Clustering Minimum APC Difference Worth Detecting (MADWD)

Two different MADWD algorithms are available in Joinpoint. They both allow the user to avoid finding APC differences that are too small to be of substantive interest. Often the analyst is focused on trying to interpret only larger APC differences and would like to eliminate situations where the APC difference falls below a specified threshold because they are too small to be of practical importance and/or may be difficult to interpret. It is important to note that this is a subjective criterion that overlays the statistical criteria which is applied first.

The first application of MADWD (called Segment MADWD) applies to consecutive joinpoint segments for a single cohort where the user wants to specify a minimum APC difference for each pair of segments (see https://surveillance.cancer.gov/help/joinpoint/setting-parameters/method-and-parameters-tab/method/madwd ).

The second type of MADWD is called Clustering MADWD. After completing the clustering, for each set of adjacent cluster pairs the difference in APCs are computed for each year and then averaged across all calendar years. For example, if the data series runs from 2000 to 2015 and the joinpoint fit for cluster (i) is an APC of 1.5% from 2000 to 2010 and an APC of 2% from 2010 to 2015, while the fit for cluster (i+1) is 1% from 2000 to 2015, then the average APC difference is { (0.5 * 10 years) + (1 * 5 years)} / 15 years = .33. Note that the year 2010 is excluded from the calculations because the APC is not defined for 2010 in cluster (i).
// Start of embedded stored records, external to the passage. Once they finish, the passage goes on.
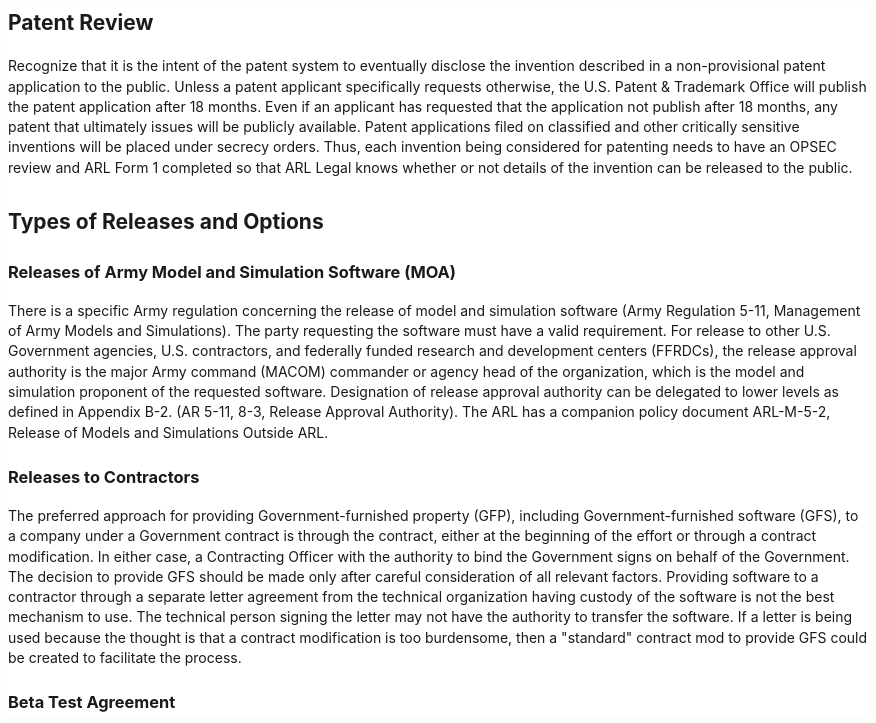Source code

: ## <a name="6892C3E8C17C11E68023003EE1B763F8"></a>Patent Review

Recognize that it is the intent of the patent system to eventually disclose
the invention described in a non-provisional patent application to the public.
Unless a patent applicant specifically requests otherwise, the U.S. Patent &
Trademark Office will publish the patent application after 18 months.  Even if
an applicant has requested that the application not publish after 18 months,
any patent that ultimately issues will be publicly available.  Patent
applications filed on classified and other critically sensitive inventions
will be placed under secrecy orders.  Thus, each invention being considered
for patenting needs to have an OPSEC review and ARL Form 1 completed so that
ARL Legal knows whether or not details of the invention can be released to the
public.

## <a name="6AD56B10C17C11E683F3003EE1B763F8"></a>Types of Releases and Options

### <a name="6B496914C17C11E6ACB3003EE1B763F8"></a>Releases of Army Model and Simulation Software (MOA)

There is a specific Army regulation concerning the release of model and
simulation software (Army Regulation 5-11, Management of Army Models and
Simulations). The party requesting the software must have a valid requirement.
For release to other U.S. Government agencies, U.S. contractors, and federally
funded research and development centers (FFRDCs), the release approval
authority is the major Army command (MACOM) commander or agency head of the
organization, which is the model and simulation proponent of the requested
software.  Designation of release approval authority can be delegated to lower
levels as defined in Appendix B-2. (AR 5-11, 8-3, Release Approval Authority).
The ARL has a companion policy document ARL-M-5-2, Release of Models and
Simulations Outside ARL.

### <a name="6C9439C0C17C11E6980F003EE1B763F8"></a>Releases to Contractors

The preferred approach for providing Government-furnished property (GFP),
including Government-furnished software (GFS), to a company under a Government
contract is through the contract, either at the beginning of the effort or
through a contract modification.  In either case, a Contracting Officer with
the authority to bind the Government signs on behalf of the Government.  The
decision to provide GFS should be made only after careful consideration of all
relevant factors.  Providing software to a contractor through a separate
letter agreement from the technical organization having custody of the
software is not the best mechanism to use.  The technical person signing the
letter may not have the authority to transfer the software.  If a letter is
being used because the thought is that a contract modification is too
burdensome, then a "standard" contract mod to provide GFS could be created to
facilitate the process.

### <a name="6DAA9DE2C17C11E6BBAE003EE1B763F8"></a>Beta Test Agreement
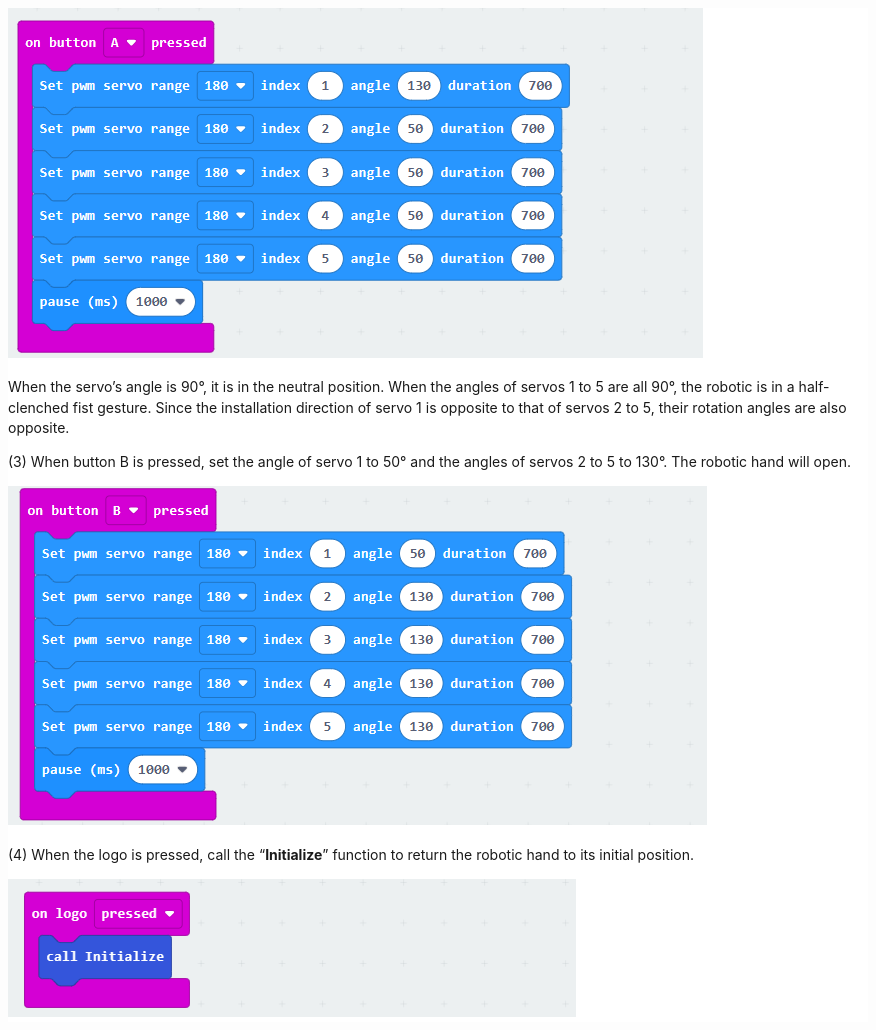 <img class="common_img" src="../_static/media/chapter_5/section_1/media/image6.png"  />

When the servo’s angle is 90°, it is in the neutral position. When the angles of servos 1 to 5 are all 90°, the robotic is in a half-clenched fist gesture. Since the installation direction of servo 1 is opposite to that of servos 2 to 5, their rotation angles are also opposite.

(3) When button B is pressed, set the angle of servo 1 to 50° and the angles of servos 2 to 5 to 130°. The robotic hand will open.

<img class="common_img" src="../_static/media/chapter_5/section_1/media/image7.png"  />

(4) When the logo is pressed, call the “**Initialize**” function to return the robotic hand to its initial position.

<img class="common_img" src="../_static/media/chapter_5/section_1/media/image8.png"  />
Note that absolute values of the APC differences for each year are utilized so that all differences that are averaged are always positive.
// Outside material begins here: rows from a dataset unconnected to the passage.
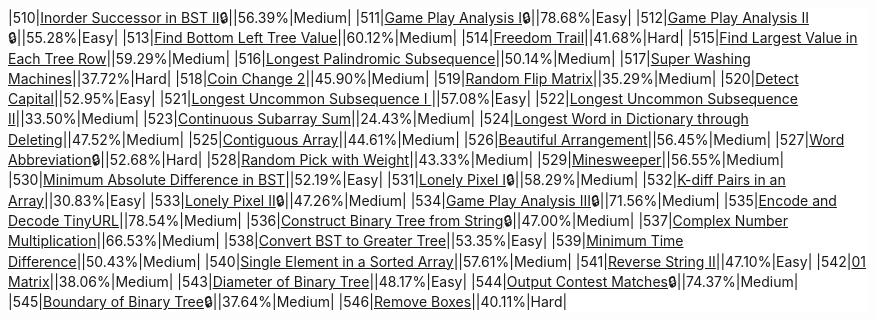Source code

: |510|[Inorder Successor in BST II](https://leetcode.com/problems/inorder-successor-in-bst-ii)🔒||56.39%|<span class='Medium'>Medium</span>|
|511|[Game Play Analysis I](https://leetcode.com/problems/game-play-analysis-i)🔒||78.68%|<span class='Easy'>Easy</span>|
|512|[Game Play Analysis II](https://leetcode.com/problems/game-play-analysis-ii)🔒||55.28%|<span class='Easy'>Easy</span>|
|513|[Find Bottom Left Tree Value](https://leetcode.com/problems/find-bottom-left-tree-value)||60.12%|<span class='Medium'>Medium</span>|
|514|[Freedom Trail](https://leetcode.com/problems/freedom-trail)||41.68%|<span class='Hard'>Hard</span>|
|515|[Find Largest Value in Each Tree Row](https://leetcode.com/problems/find-largest-value-in-each-tree-row)||59.29%|<span class='Medium'>Medium</span>|
|516|[Longest Palindromic Subsequence](https://leetcode.com/problems/longest-palindromic-subsequence)||50.14%|<span class='Medium'>Medium</span>|
|517|[Super Washing Machines](https://leetcode.com/problems/super-washing-machines)||37.72%|<span class='Hard'>Hard</span>|
|518|[Coin Change 2](https://leetcode.com/problems/coin-change-2)||45.90%|<span class='Medium'>Medium</span>|
|519|[Random Flip Matrix](https://leetcode.com/problems/random-flip-matrix)||35.29%|<span class='Medium'>Medium</span>|
|520|[Detect Capital](https://leetcode.com/problems/detect-capital)||52.95%|<span class='Easy'>Easy</span>|
|521|[Longest Uncommon Subsequence I ](https://leetcode.com/problems/longest-uncommon-subsequence-i)||57.08%|<span class='Easy'>Easy</span>|
|522|[Longest Uncommon Subsequence II](https://leetcode.com/problems/longest-uncommon-subsequence-ii)||33.50%|<span class='Medium'>Medium</span>|
|523|[Continuous Subarray Sum](https://leetcode.com/problems/continuous-subarray-sum)||24.43%|<span class='Medium'>Medium</span>|
|524|[Longest Word in Dictionary through Deleting](https://leetcode.com/problems/longest-word-in-dictionary-through-deleting)||47.52%|<span class='Medium'>Medium</span>|
|525|[Contiguous Array](https://leetcode.com/problems/contiguous-array)||44.61%|<span class='Medium'>Medium</span>|
|526|[Beautiful Arrangement](https://leetcode.com/problems/beautiful-arrangement)||56.45%|<span class='Medium'>Medium</span>|
|527|[Word Abbreviation](https://leetcode.com/problems/word-abbreviation)🔒||52.68%|<span class='Hard'>Hard</span>|
|528|[Random Pick with Weight](https://leetcode.com/problems/random-pick-with-weight)||43.33%|<span class='Medium'>Medium</span>|
|529|[Minesweeper](https://leetcode.com/problems/minesweeper)||56.55%|<span class='Medium'>Medium</span>|
|530|[Minimum Absolute Difference in BST](https://leetcode.com/problems/minimum-absolute-difference-in-bst)||52.19%|<span class='Easy'>Easy</span>|
|531|[Lonely Pixel I](https://leetcode.com/problems/lonely-pixel-i)🔒||58.29%|<span class='Medium'>Medium</span>|
|532|[K-diff Pairs in an Array](https://leetcode.com/problems/k-diff-pairs-in-an-array)||30.83%|<span class='Easy'>Easy</span>|
|533|[Lonely Pixel II](https://leetcode.com/problems/lonely-pixel-ii)🔒||47.26%|<span class='Medium'>Medium</span>|
|534|[Game Play Analysis III](https://leetcode.com/problems/game-play-analysis-iii)🔒||71.56%|<span class='Medium'>Medium</span>|
|535|[Encode and Decode TinyURL](https://leetcode.com/problems/encode-and-decode-tinyurl)||78.54%|<span class='Medium'>Medium</span>|
|536|[Construct Binary Tree from String](https://leetcode.com/problems/construct-binary-tree-from-string)🔒||47.00%|<span class='Medium'>Medium</span>|
|537|[Complex Number Multiplication](https://leetcode.com/problems/complex-number-multiplication)||66.53%|<span class='Medium'>Medium</span>|
|538|[Convert BST to Greater Tree](https://leetcode.com/problems/convert-bst-to-greater-tree)||53.35%|<span class='Easy'>Easy</span>|
|539|[Minimum Time Difference](https://leetcode.com/problems/minimum-time-difference)||50.43%|<span class='Medium'>Medium</span>|
|540|[Single Element in a Sorted Array](https://leetcode.com/problems/single-element-in-a-sorted-array)||57.61%|<span class='Medium'>Medium</span>|
|541|[Reverse String II](https://leetcode.com/problems/reverse-string-ii)||47.10%|<span class='Easy'>Easy</span>|
|542|[01 Matrix](https://leetcode.com/problems/01-matrix)||38.06%|<span class='Medium'>Medium</span>|
|543|[Diameter of Binary Tree](https://leetcode.com/problems/diameter-of-binary-tree)||48.17%|<span class='Easy'>Easy</span>|
|544|[Output Contest Matches](https://leetcode.com/problems/output-contest-matches)🔒||74.37%|<span class='Medium'>Medium</span>|
|545|[Boundary of Binary Tree](https://leetcode.com/problems/boundary-of-binary-tree)🔒||37.64%|<span class='Medium'>Medium</span>|
|546|[Remove Boxes](https://leetcode.com/problems/remove-boxes)||40.11%|<span class='Hard'>Hard</span>|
For either type of clustering, the user sets a Minimum APC Difference Worth Detecting (i.e. a MADWD criteria). If the Clustering MADWD algorithm determines that any two adjacent clusters do not meet the specified MADWD criteria, the clustering algorithm is repeated lowering the maximum number of clusters by one less than the number of clusters found in the first step. This process is repeated iteratively, until all adjacent cluster pairs meet the MADWD criteria. The choice of the MADWD criteria is somewhat arbitrary, but experience has indicated that an APC difference of 1% or 0.5% tends to work reasonably well.